大規模な視覚言語データで学習された言語モデルは、身体性エージェントにおいて強力な可能性を示している。身体的なツール使用を通じてモデルを活用することは、高レベルの推論と知覚、計画、制御のための外部モジュールを組み合わせることで、エンドツーエンドの視覚言語行動システムに代わる有望な方法を提供する。しかしながら、身体的操作において効果的なハーネスとは何か、またそのようなハーネスが幅広い推論モデルの身体的能力をどの程度まで解放できるかは、依然として明らかではない。本稿では、エージェントのワークフロー、行動空間、観測空間の設計空間を系統的に探求することにより開発された、身体的なツール使用のためのハーネスフレームワークであるGuavaを紹介する。本研究では、効果的な身体性エージェントのための三つの重要な要素、すなわち反復的な知覚・推論・行動ループ、意味的な行動抽象化、およびマルチモーダル観測を特定する。これらの設計原則が小型モデルにおいても普遍的であるかを理解するため、我々は完全にシミュレーション内で収集された2000未満の軌道を用いて、身体的操作能力を4Bのオープンソースモデルに蒸留するエンドツーエンドの学習パイプラインを開発する。シミュレーション環境と実世界環境の両方における実験結果は、先端的なプロプライエタリモデルに匹敵する性能を示すとともに、未知の物体、新しい指示、長期的タスクに対する強い汎化を示す。これらの結果は、適切に設計されたハーネスが身体的操作のためのスケーラブルでモデルに依存しないインターフェースとして機能し、最小限の学習データでコンパクトなオープンソースモデルに強力な創発的身体能力をもたらすことを示唆している。

English

Language models trained on large-scale vision-language data have demonstrated strong potential for embodied agents. Harnessing models through embodied tools use offers a promising alternative to end-to-end vision-language-action systems by combining high-level reasoning with external modules for perception, planning, and control.
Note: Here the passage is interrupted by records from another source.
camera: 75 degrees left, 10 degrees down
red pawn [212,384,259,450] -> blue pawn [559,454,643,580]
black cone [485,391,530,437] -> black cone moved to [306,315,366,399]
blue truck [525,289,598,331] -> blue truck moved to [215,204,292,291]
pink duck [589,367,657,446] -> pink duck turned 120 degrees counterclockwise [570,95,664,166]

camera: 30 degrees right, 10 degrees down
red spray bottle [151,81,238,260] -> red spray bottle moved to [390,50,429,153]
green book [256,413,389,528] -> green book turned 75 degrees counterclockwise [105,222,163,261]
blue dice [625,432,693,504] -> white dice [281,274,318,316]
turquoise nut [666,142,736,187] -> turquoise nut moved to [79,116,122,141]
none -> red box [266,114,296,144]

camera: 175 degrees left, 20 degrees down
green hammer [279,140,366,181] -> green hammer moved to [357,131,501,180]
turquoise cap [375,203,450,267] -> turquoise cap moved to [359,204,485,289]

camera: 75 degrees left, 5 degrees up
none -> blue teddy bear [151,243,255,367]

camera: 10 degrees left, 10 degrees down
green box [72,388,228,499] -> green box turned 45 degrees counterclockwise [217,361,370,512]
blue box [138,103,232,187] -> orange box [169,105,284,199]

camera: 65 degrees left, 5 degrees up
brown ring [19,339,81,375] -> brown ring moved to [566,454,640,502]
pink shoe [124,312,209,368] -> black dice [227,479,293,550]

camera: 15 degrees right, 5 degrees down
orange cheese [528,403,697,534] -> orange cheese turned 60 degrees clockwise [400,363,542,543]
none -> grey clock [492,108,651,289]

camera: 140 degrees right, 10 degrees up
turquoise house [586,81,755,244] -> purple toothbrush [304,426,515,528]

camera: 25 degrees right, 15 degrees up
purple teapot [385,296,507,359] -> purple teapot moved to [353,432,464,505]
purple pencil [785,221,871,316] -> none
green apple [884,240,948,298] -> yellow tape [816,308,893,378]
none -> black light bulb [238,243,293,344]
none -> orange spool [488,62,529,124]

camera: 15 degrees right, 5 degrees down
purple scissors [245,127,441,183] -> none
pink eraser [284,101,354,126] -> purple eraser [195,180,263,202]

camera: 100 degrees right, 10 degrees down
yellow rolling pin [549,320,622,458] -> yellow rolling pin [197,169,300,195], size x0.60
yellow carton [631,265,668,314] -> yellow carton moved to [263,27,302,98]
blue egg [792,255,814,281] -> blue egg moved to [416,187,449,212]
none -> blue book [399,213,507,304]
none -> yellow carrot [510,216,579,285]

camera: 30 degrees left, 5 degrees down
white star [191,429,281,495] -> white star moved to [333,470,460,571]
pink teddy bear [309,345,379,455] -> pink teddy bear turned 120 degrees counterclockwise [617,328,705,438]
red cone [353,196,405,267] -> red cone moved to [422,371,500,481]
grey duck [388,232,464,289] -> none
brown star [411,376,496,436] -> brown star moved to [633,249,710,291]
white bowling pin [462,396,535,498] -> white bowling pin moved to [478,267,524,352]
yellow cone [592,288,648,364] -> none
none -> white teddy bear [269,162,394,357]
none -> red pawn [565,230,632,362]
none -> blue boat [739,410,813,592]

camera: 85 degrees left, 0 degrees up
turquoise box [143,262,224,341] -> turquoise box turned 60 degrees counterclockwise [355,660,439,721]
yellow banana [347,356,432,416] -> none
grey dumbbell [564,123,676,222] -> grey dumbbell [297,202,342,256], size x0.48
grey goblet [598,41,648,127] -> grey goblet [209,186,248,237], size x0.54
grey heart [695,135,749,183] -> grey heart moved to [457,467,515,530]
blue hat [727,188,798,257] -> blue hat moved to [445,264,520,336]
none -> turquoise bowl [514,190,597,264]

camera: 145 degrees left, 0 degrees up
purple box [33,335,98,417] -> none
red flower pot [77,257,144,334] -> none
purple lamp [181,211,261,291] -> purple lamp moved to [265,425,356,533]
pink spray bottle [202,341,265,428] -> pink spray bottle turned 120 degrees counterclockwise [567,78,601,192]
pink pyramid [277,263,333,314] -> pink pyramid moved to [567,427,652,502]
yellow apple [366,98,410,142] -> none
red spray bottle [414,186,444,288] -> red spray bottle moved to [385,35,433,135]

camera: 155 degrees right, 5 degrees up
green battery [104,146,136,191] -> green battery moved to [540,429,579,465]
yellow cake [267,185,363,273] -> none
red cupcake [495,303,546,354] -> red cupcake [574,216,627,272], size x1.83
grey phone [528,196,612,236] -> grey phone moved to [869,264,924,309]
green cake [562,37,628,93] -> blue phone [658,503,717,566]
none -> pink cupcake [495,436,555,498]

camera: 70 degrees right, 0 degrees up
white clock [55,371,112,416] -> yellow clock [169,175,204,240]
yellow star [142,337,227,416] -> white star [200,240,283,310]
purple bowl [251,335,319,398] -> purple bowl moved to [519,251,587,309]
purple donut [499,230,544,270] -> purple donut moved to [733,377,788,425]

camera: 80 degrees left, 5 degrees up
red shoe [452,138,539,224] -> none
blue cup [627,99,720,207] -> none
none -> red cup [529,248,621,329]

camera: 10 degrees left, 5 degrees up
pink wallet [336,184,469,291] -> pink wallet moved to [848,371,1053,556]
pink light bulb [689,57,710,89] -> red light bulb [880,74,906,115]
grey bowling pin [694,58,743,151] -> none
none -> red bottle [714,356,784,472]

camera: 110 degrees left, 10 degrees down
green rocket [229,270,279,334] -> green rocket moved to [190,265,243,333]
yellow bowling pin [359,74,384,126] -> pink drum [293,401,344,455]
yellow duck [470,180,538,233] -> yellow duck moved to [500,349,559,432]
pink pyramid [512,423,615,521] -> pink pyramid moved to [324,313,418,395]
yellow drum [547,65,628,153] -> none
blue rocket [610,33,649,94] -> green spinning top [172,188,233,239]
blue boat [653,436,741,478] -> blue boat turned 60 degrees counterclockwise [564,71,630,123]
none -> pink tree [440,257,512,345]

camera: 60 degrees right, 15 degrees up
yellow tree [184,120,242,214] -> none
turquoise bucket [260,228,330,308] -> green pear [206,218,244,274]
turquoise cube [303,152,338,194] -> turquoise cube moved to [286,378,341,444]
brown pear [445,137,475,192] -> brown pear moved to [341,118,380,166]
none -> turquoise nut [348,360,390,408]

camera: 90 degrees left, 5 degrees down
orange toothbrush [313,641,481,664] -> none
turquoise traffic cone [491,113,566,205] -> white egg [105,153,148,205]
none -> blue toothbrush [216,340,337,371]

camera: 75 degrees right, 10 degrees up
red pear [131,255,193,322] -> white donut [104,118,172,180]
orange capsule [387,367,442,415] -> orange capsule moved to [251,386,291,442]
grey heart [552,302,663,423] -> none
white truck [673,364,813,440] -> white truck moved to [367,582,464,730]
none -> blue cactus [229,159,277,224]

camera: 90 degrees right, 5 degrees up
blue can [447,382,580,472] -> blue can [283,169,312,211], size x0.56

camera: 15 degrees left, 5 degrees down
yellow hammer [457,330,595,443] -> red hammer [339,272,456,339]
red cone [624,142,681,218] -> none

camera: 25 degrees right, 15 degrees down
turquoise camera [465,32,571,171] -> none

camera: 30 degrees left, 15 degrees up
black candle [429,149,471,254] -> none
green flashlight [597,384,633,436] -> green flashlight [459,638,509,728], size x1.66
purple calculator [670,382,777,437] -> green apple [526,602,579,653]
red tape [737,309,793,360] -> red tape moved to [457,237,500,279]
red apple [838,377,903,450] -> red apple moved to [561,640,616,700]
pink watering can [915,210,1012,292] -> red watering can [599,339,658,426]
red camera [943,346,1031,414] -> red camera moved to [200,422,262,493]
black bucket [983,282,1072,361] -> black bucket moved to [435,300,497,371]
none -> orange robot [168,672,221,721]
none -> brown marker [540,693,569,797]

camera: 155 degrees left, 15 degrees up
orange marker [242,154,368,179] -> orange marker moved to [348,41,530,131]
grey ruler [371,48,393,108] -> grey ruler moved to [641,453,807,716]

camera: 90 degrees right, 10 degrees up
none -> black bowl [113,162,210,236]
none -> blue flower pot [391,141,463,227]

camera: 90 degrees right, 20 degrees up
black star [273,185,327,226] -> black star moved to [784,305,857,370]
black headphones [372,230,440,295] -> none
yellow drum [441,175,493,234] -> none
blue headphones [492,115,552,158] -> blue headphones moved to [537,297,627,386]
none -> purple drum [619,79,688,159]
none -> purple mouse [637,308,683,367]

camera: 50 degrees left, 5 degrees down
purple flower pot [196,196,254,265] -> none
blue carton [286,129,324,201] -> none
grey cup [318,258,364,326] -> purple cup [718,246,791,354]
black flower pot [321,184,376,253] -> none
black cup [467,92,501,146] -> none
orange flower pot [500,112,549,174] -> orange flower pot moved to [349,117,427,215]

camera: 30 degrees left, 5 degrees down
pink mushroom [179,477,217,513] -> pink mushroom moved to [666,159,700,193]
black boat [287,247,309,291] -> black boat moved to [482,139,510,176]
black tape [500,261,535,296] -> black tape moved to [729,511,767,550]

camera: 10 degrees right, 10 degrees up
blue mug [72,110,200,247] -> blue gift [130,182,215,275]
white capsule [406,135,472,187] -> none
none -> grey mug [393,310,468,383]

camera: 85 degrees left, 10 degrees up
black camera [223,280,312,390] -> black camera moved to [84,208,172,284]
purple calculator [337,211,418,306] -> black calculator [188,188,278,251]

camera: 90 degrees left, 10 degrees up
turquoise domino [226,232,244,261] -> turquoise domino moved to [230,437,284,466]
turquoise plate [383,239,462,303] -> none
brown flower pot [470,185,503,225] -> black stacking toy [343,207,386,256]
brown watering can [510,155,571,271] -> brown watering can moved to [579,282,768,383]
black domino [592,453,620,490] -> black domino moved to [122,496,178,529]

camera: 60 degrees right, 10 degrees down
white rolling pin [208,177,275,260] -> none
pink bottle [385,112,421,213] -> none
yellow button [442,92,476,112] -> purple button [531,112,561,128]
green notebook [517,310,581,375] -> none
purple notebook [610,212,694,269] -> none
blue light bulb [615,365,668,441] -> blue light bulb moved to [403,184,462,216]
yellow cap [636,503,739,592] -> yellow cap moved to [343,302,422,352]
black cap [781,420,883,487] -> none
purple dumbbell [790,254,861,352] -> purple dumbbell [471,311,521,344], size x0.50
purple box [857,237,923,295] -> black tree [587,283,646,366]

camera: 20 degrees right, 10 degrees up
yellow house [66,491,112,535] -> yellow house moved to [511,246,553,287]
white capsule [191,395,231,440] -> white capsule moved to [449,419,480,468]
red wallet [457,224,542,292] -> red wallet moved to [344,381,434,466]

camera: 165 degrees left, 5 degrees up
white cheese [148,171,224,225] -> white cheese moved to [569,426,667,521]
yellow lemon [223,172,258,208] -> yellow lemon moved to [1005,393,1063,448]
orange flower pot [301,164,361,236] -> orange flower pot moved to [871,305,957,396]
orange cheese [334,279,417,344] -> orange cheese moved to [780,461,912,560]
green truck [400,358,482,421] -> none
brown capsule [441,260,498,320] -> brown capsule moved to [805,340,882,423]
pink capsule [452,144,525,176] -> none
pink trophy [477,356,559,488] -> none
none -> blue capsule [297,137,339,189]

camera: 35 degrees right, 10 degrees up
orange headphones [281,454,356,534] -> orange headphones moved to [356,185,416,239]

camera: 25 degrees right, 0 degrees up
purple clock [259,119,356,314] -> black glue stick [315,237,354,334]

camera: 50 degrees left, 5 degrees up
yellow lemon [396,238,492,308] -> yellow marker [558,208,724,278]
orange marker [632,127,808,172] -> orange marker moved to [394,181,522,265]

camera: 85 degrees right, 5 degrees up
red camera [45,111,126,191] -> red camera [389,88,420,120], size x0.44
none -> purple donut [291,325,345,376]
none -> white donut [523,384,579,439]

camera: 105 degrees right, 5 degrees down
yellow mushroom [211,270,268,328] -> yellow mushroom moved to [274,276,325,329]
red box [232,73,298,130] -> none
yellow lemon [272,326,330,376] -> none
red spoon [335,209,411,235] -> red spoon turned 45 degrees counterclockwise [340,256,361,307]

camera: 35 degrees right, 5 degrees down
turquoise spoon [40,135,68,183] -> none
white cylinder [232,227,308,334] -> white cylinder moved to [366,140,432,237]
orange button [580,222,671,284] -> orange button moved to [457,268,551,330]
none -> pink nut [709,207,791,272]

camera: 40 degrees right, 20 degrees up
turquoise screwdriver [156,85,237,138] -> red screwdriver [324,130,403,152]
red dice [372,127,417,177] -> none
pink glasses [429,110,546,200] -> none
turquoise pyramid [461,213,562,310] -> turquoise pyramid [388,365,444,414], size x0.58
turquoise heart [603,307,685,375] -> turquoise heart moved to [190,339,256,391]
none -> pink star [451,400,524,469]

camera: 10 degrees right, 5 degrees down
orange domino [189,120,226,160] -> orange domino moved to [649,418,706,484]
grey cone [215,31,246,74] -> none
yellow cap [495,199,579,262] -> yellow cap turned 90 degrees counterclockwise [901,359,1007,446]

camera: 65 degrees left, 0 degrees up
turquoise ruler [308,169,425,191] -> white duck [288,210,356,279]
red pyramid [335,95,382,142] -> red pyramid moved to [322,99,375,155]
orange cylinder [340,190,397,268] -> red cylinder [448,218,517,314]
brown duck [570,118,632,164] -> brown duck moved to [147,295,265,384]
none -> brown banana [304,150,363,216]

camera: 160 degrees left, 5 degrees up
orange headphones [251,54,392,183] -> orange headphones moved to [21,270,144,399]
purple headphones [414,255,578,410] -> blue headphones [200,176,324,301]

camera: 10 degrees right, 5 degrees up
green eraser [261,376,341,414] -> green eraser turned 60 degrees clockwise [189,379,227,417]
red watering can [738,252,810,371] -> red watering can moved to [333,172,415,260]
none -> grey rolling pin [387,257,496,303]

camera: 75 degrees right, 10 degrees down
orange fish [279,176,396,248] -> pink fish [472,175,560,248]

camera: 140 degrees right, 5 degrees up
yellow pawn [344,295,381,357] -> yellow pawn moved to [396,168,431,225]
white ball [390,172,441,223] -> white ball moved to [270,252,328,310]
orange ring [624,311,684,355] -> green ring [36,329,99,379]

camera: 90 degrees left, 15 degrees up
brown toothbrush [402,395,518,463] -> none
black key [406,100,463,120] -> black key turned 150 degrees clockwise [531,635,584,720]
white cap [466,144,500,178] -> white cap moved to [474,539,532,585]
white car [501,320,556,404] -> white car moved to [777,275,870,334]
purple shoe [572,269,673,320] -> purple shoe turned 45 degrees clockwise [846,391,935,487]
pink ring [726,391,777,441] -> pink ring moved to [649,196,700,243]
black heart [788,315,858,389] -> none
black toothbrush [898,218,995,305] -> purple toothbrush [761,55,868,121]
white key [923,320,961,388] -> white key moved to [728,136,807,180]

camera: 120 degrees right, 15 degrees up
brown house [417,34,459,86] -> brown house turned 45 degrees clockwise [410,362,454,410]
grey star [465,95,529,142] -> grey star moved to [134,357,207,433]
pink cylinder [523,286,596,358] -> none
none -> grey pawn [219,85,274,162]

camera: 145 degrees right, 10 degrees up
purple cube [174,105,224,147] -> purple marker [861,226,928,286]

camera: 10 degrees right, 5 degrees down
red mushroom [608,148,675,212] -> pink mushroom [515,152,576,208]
However, it remains unclear what makes an effective harness for embodied manipulation, and to what extent such a harness can unlock embodied capabilities in a wide range of reasoning models. In this work, we present Guava, a harness framework for embodied tool use developed through systematic exploration of the design space of agent workflows, action spaces, and observation spaces. Our study identifies three key ingredients for effective embodied agents: iterative perception-reasoning-action loops, semantic action abstractions, and multimodal observations. To understand whether these design principles are universal even to small models, we develop an end-to-end training pipeline that distills embodied manipulation capabilities into a 4B open-source model using fewer than 2K trajectories collected entirely in simulation. Experimental results in both simulation and real-world environments show performance comparable to frontier proprietary models while exhibiting strong generalization to unseen objects, novel instructions, and long-horizon tasks. Results suggest that a well-designed harness can serve as a scalable, model-agnostic interface for embodied manipulation, enabling strong emergent embodied capabilities in compact open-source models with minimal training data.